|Review by: Erzebet Barthold||
By Wendy Paris
Over the course of the centuries, fairy tales have inspired many things-- theater productions, movies, paintings, poetry, clothing and jewelry, numerous redactions and academic researches-- all of which have served to keep the stories themselves alive and well to this day. The latest addition to this vast arena is a dating guide, geared towards those women who desire to find a prince and live, as the title states, happily ever after.
Often humorous, sometimes trite, this quaint little reference book advises women on what to do, and what not to do, to land a man without sacrificing all of those qualities which make us, as individuals, unique. Presented as an alternative to strategic dating, the advice offers a strategy in itself. The advice is not of the battlefield variety, where women are pitted against men and the best man often gets away, but of the feel-good type which points out those traits found in fairy tale heroines that allow them to succeed where wretched step-sisters and evil queens fail.
Likening the world of dating to that found within fairy tales, perilous and unpredictable, Wendy Paris attempts a very broad and exceedingly modern retelling of each of several well known stories, followed by a brief interpretation geared towards applying the tale to the dating game. The idea is that by maintaining our moral character throughout our search, we can not help but find and fall madly in love with our prince. The prince, however, is not our prize, but rather, we are his.
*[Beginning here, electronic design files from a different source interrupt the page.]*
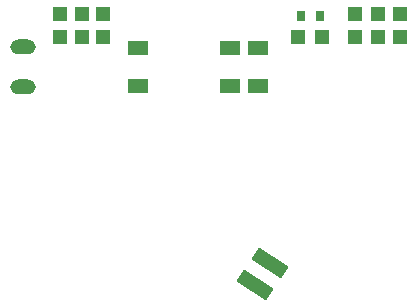
<source format=gbp>
G04*
G04 #@! TF.GenerationSoftware,Altium Limited,Altium Designer,20.0.13 (296)*
G04*
G04 Layer_Color=2631768*
%FSLAX44Y44*%
%MOMM*%
G71*
G01*
G75*
G04:AMPARAMS|DCode=33|XSize=1.2mm|YSize=3mm|CornerRadius=0mm|HoleSize=0mm|Usage=FLASHONLY|Rotation=237.000|XOffset=0mm|YOffset=0mm|HoleType=Round|Shape=Rectangle|*
%AMROTATEDRECTD33*
4,1,4,-0.9312,1.3202,1.5848,-0.3138,0.9312,-1.3202,-1.5848,0.3138,-0.9312,1.3202,0.0*
%
%ADD33ROTATEDRECTD33*%

%ADD34R,1.7500X1.2000*%
%ADD35R,1.3000X1.1500*%
%ADD36R,0.7620X0.8382*%
%ADD37R,1.1500X1.3000*%
%ADD38O,2.1590X1.2700*%
D33*
X61100Y-257250D02*
D03*
X49118Y-275701D02*
D03*
D34*
X27500Y-75070D02*
D03*
Y-107070D02*
D03*
X51500Y-75070D02*
D03*
Y-107070D02*
D03*
X-50500Y-107000D02*
D03*
Y-75000D02*
D03*
D35*
X171500Y-46000D02*
D03*
Y-66000D02*
D03*
X152500D02*
D03*
Y-46000D02*
D03*
X133500Y-66000D02*
D03*
Y-46000D02*
D03*
X-80000Y-66000D02*
D03*
Y-46000D02*
D03*
X-98000Y-66000D02*
D03*
Y-46000D02*
D03*
X-116000Y-66000D02*
D03*
Y-46000D02*
D03*
D36*
X87372Y-47500D02*
D03*
X103628D02*
D03*
D37*
X85500Y-65500D02*
D03*
X105500D02*
D03*
D38*
X-147902Y-74257D02*
D03*
Y-107757D02*
D03*
M02*

</source>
The idea that female characters in fairy tales are not weak and passive is not a new one. Authors such as Angela Carter, Jane Yolen, and Anne Sexton, to mention only a few, have created many interpretations of the tales in which the heroines are strong and capable and often are not only not looking for a prince, but do not want one (see the following review for a few more). Strong feminine characters abound in more modern translations and retellings, and there are hundreds of alternatives to "Happily Ever After" if the reader finds the aspects of self-acceptance and exploration appealing but is not necessarily charmed by the idea of kissing a frog to see if there is a prince beneath its skin.
"Happily Ever After" is more of a trinket than an actual read, a cute guide full of inspirational quotes, silly illustrations and a formula for success which tends to come off sounding somewhat smarmy, as the author attempts to sell us ourselves, bright and glittering, encouraging us to cheerfully accept all of our flaws and faults. She exhorts us to follow the lead of her fairy tale heroines by letting our most noble sides shine out into the darkness that is the dating world, and by doing so, we are sure to attract the attention of an equally noble prince.
If this is not your goal in life, this book is not for you.